Taka sytuacja jest często wynikiem nie tylko dużej ilości wybieganych kilometrów, ale również dążeniem do maksymalnego obniżenia zawartości tłuszczów w diecie. Ciągła nagonka na „bycie szczupłym” jest szczególnie nasilona w środowisku biegaczy i biegaczek, co w rezultacie często objawia się zbyt rygorystycznym ograniczeniem tłuszczów w diecie. Należy pamiętać, że to właśnie tłuszcze budują szereg istotnych hormonów, jak również wchodzą w skład ścian wszystkich komórek. Zbyt rygorystyczne ich ograniczenie będzie owocowało zaburzeniami hormonalnymi oraz zmniejszoną regeneracją komórek. W rezultacie, zamiast zwiększać naszą formę, doprowadza do znacznego spadku wydolności organizmu oraz szeregu zaburzeń komórkowych prowadzących do spadku siły i mocy mięśniowej.

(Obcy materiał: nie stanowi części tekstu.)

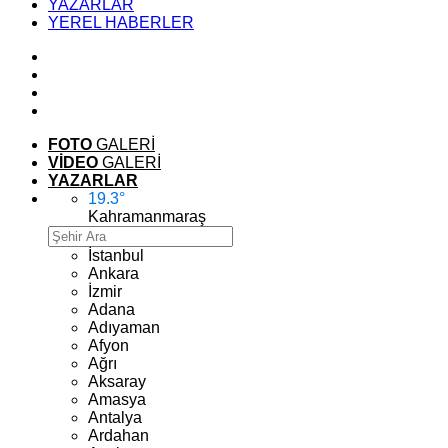
YAZARLAR
YEREL HABERLER
FOTO
GALERİ
VİDEO
GALERİ
YAZARLAR
19.3
°
Kahramanmaraş
İstanbul
Ankara
İzmir
Adana
Adıyaman
Afyon
Ağrı
Aksaray
Amasya
Antalya
Ardahan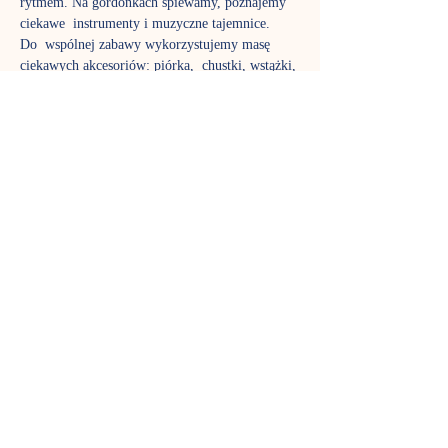
rytmem. Na gordonkach śpiewamy, poznajemy 
ciekawe  instrumenty i muzyczne tajemnice.
Do  wspólnej zabawy wykorzystujemy masę 
ciekawych akcesoriów: piórka,  chustki, wstążki, 
bańki mydlane, bum-bum-rurki. To czas nie 
tylko dla  dzieci, w zajęciach biorą aktywny 
udział także rodzice, aby poznać  fantastyczny 
język muzyki tak dobrze jak ich pociechy. Stali 
uczestnicy  już wiedzą, jak pięknie rozwija się 
stymulowany muzycznie maluch,  dlatego nie 
możemy zagwarantować, że w każdej grupie 
znajdzie się wolne  miejsce – gordonki to jedne 
z najpopularniejszych zajęć w Nutce.
Zajęcia prowadzi Sylwia Adamczuk
TERMIN SPOTKAŃ
Czwartek godz. 10:45 - zajęcia trwają 45 
minut. 
Pokaż więcej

Należy więc pamiętać, iż nie tylko nadmiar tłuszczu jest szkodliwy, ale również jego niedobór. Tak więc, o ile utrzymujesz prawidłową zawartość tłuszczu w diecie i nie występują u Ciebie żadne negatywne objawy zdrowotne, to możesz śmiało biegać bez obaw o swój stan zdrowia. Natomiast, gdyby pojawiły się ww. objawy, należy jak najszybciej udać się do lekarza i specjalisty ds. żywienia w celu wprowadzenia niezbędnych produktów do jadłospisu, zwiększających zawartość kwasów tłuszczowych w organizmie.